Colonial Puerto Rico
In 1493, Christopher Columbus arrived in Puerto Rico, following his homeboy Ponce de Leon. This could be characterized as resoundingly a NOT GREAT moment in history. With them, besides smallpox and measles, they brought items with them like pork, wheat, olives, cilantro and other items that became important to the cuisine but either couldn’t be grown or had to be imported to the island.
So instead of eating a lukewarm mayonnaise based macaroni salad that your Uncle Geraldo’s girlfriend Shelly bought to the party make alcapurrias. These fritters – like the yuca en escabeche – combine Taino foods and introduce pork and seasonings brought by the Spanish. Also, rumor has it they are a great food to eat when you’re drunk. But I wouldn’t know anything about this as my mother reads these posts, hi mom!
I would recommend The Noshery’s alcapurria recipe by Meseidy. In it she details how to make the masa out of taro root and green bananas. The Spanish part is in the filling – olives, capers and ham! Honestly, it’s a lot of work but what else are you doing? There’s a global pandemic going on outside, grind some taro.
Slavery Begins in Puerto Rico
Shortly after the Spanish arrived and the Indigenous peoples of Puerto Rico (…and the Dominican Republic, Cuba, Mexico, South America, Central America, Texas, California…) died due to the diseases and mistreatment the Spanish decided “Hey you know what would be great? Enslaved people.”
So they participated in the trade of enslaved human beings starting in 1513. The enslaved African folks didn’t just bring their bodies however, they also brought and introduced new foods. Coconuts, coffee, okra, pigeon peas (gandules), and my personal favorite as a Dominican – PLANTAINS. *insert airhorn sounds here*
There is so much overlap between the food that we eat in the Caribbean and what is eaten in Africa that every time I delve into the research I’m so excited to feel that kinship. The culture lives on in our kitchens. Anyway, I don’t care what you’re eating at your Fourth of July – you should one hundred percent add mofongo to the table.
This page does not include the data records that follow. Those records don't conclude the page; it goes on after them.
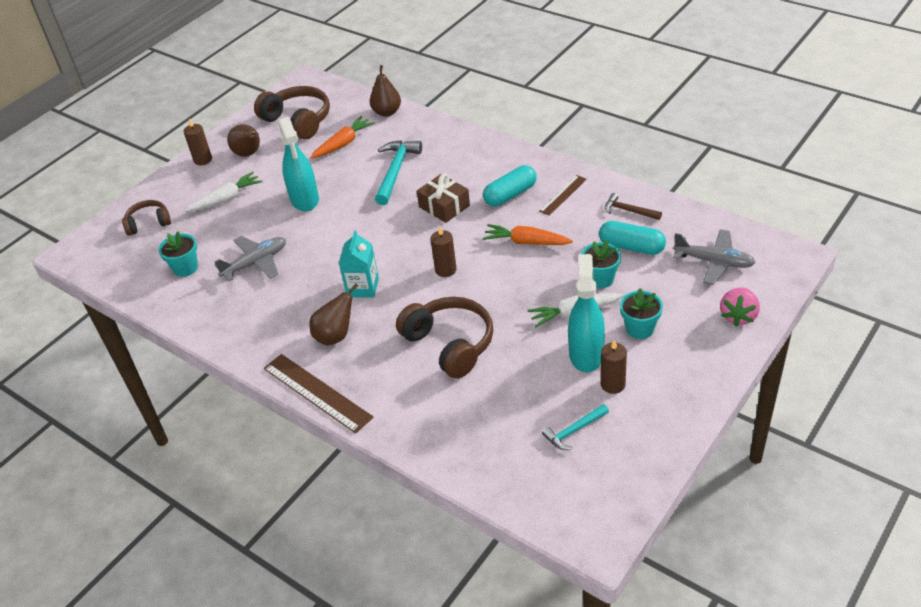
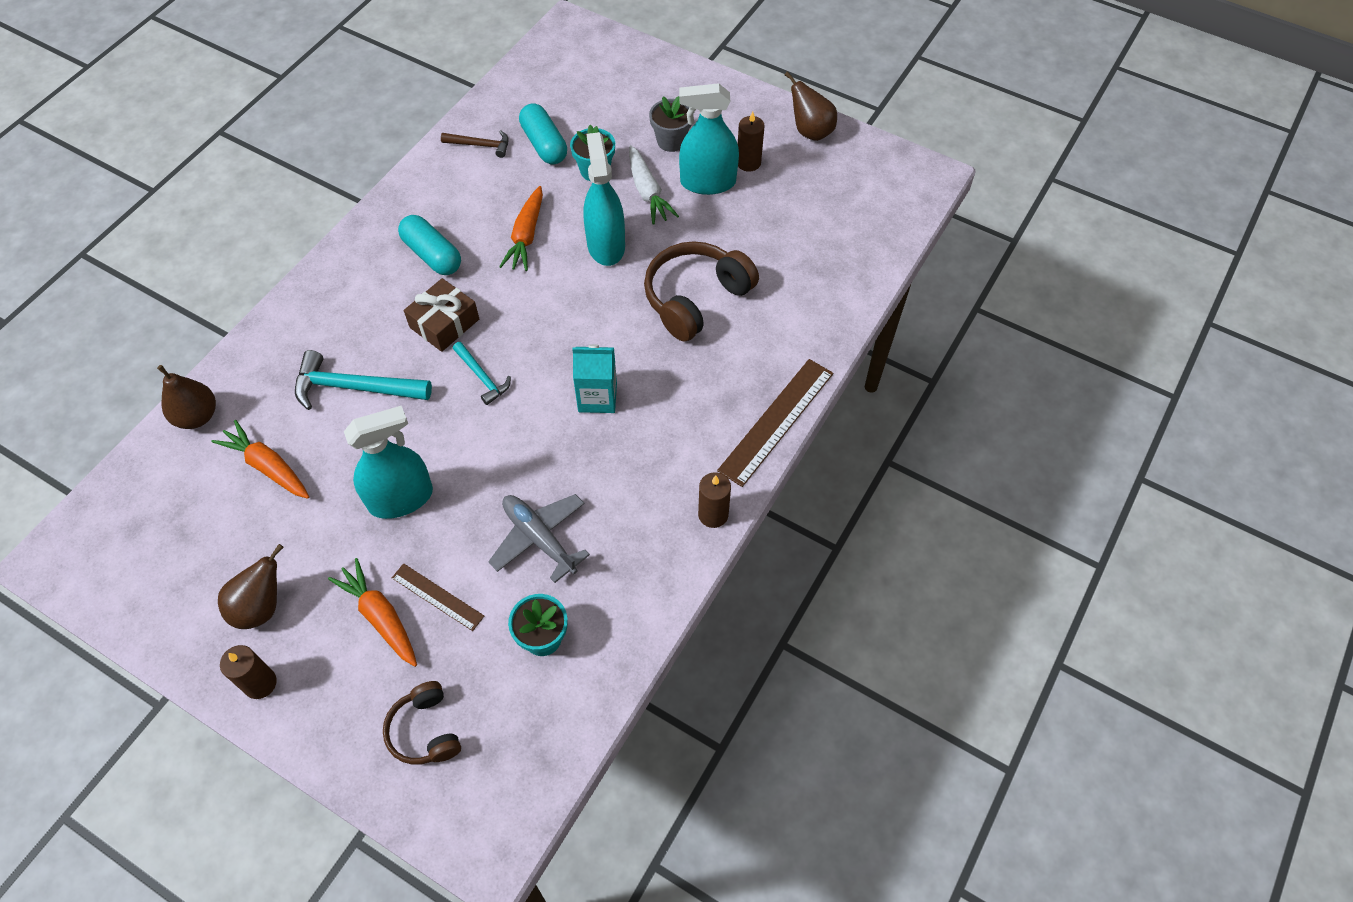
camera: 100 degrees left, 15 degrees up
(226, 199) = (380, 617): white carrot -> orange carrot
(298, 121) = (182, 546): brown headphones -> none
(335, 336) = (684, 415): brown pear -> brown pear (810, 131)
(445, 270) = (570, 312): brown candle -> brown candle (713, 514)
(513, 288) = (606, 245): none -> turquoise spray bottle
(563, 195) = (441, 204): brown ruler -> brown ruler (437, 597)
(574, 430) = (809, 191): turquoise hammer -> turquoise hammer (482, 377)
(628, 210) = (480, 145): brown hammer -> brown hammer turned 105 degrees counterclockwise
(631, 247) = (544, 144): turquoise capsule -> turquoise capsule turned 45 degrees counterclockwise
(640, 329) = (671, 141): turquoise flower pot -> grey flower pot
(714, 262) = (574, 82): grey plane -> none
(738, 316) = (654, 70): pink strawberry -> none

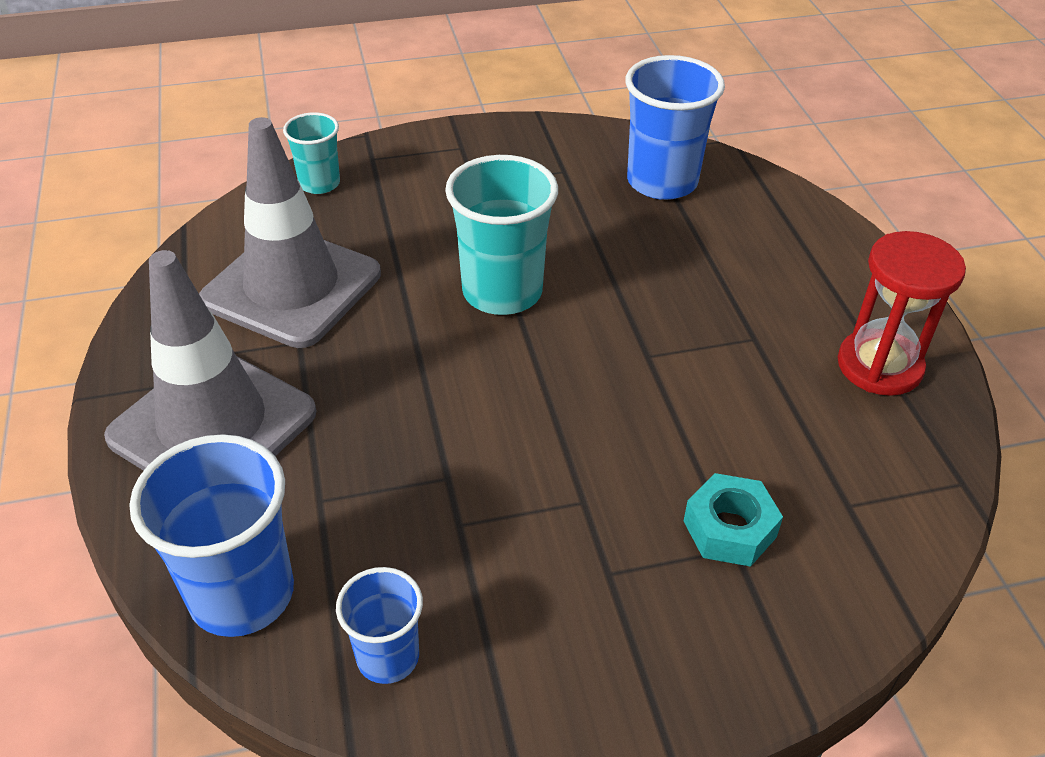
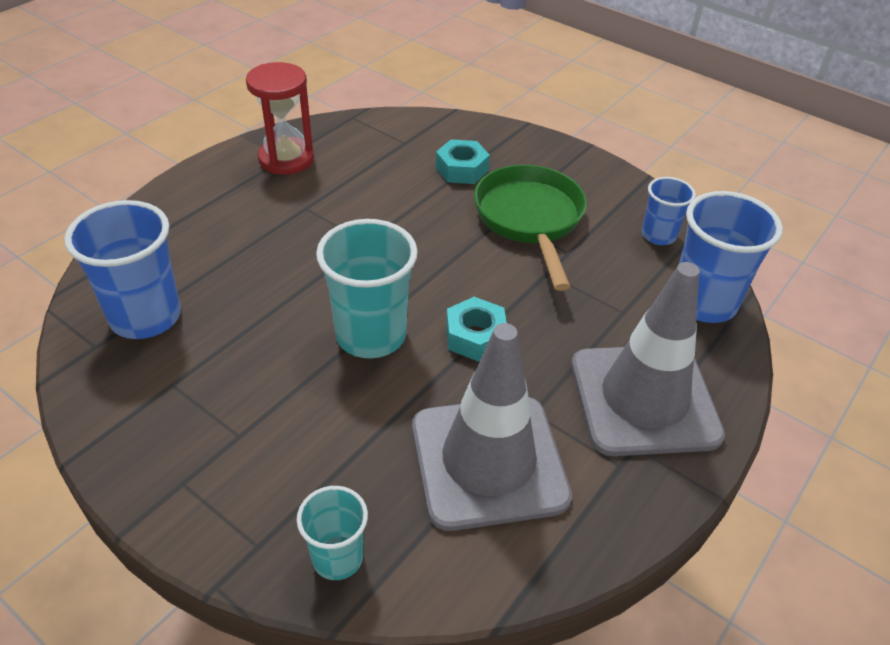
camera: 130 degrees left, 0 degrees up
(423, 358) = (475, 336): none -> turquoise nut
(554, 529) = (530, 220): none -> green pan

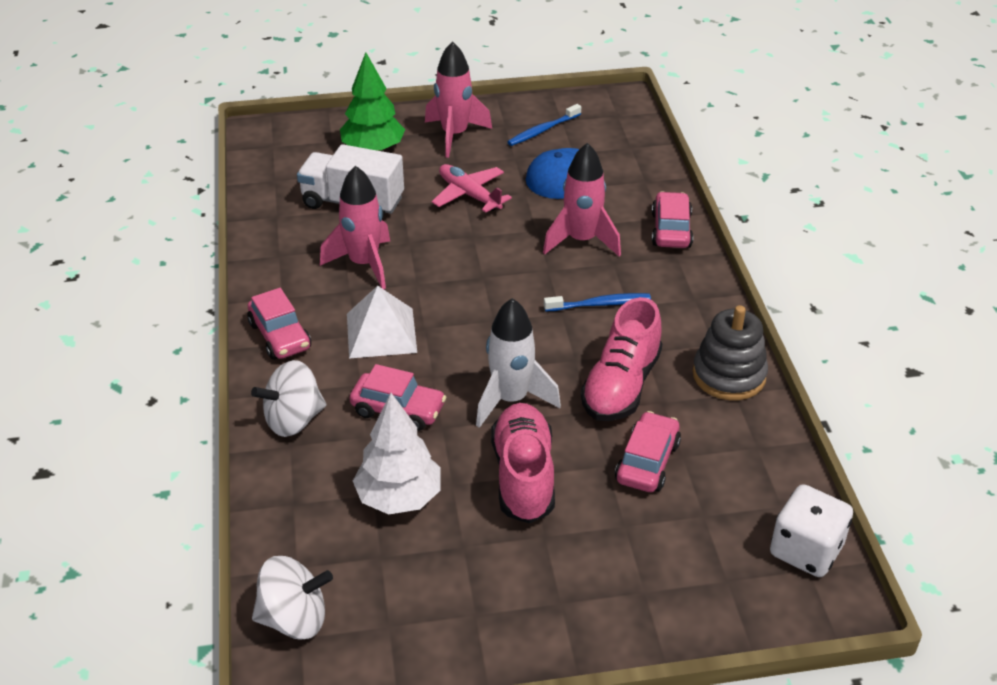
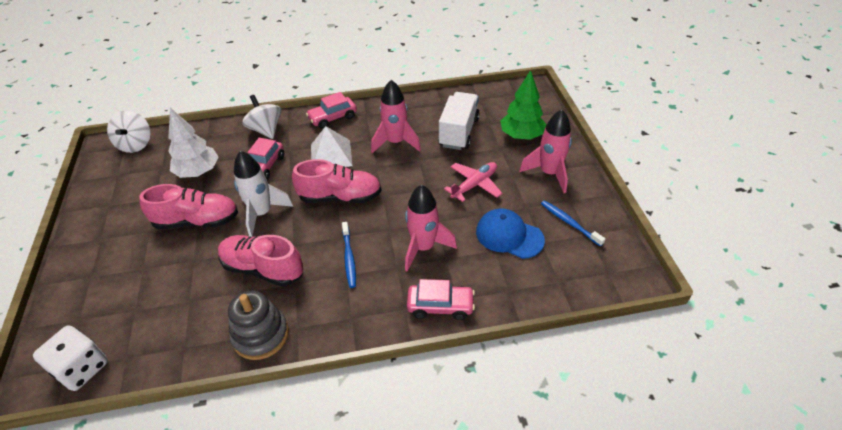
camera: 90 degrees right, 5 degrees up
(481, 318) = (340, 197): none -> pink shoe
(647, 462) = (189, 281): pink car -> none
Mofongo is a cousin to West African fufu, Dominican mangú (also, like all recipes that are national recipes I would like to point out that while this recipe is a good recipe, it’s not my mom’s recipe therefore it’s wrong), and Cuban fufu de platano. Mofongo is unique in that it’s the only recipe of this illustrious group that calls for frying the plantains first and then mashing them into a ball.
I have asked around for consensus on a Puerto Rican recipe for mofongo, literally none of them agree with each other. In the interest of going with a recipe in English, that looked good, and that shared most of the common elements, I present Kitchen de Lujo’s mofongo with shrimp recipe. I will leave it to people smarter – and more Puerto Rican than I – to determine what makes the most authentic mofongo, but really I don’t think you can go wrong with most recipes out there and that’s the gospel truth.
Hand off to the United States
In 1860, frustrated by the lack of political and economic freedom, and enraged by the continuing repression on the island, Puerto Rico’s pro-independence movement staged an armed rebellion in 1868 which was called The Grito de Lares. This attempt at autonomous rule failed and although some reforms came in the next 30 years, it didn’t stop the Spanish from handing Puerto Rico off to the Americans in 1898 after the Spanish-American War.
There’s nothing to add to the table after this part. America introduced convenience, processed food, and general shenanigans like the Foraker Act of 1900, nuclear Bomb testing on Vieques in 1914, Jones Act of 1917, unethical birth control testing in the 1950s, not to mention a terrible handling of Hurricane Maria that the island is still recovering from.
So enjoy these unexpected patriotic dishes, add them to your Fourth of July feast – and remember that Puerto Ricans are American citizens and we should introduce more of their cuisine into our world because it’s as American as apple pie is.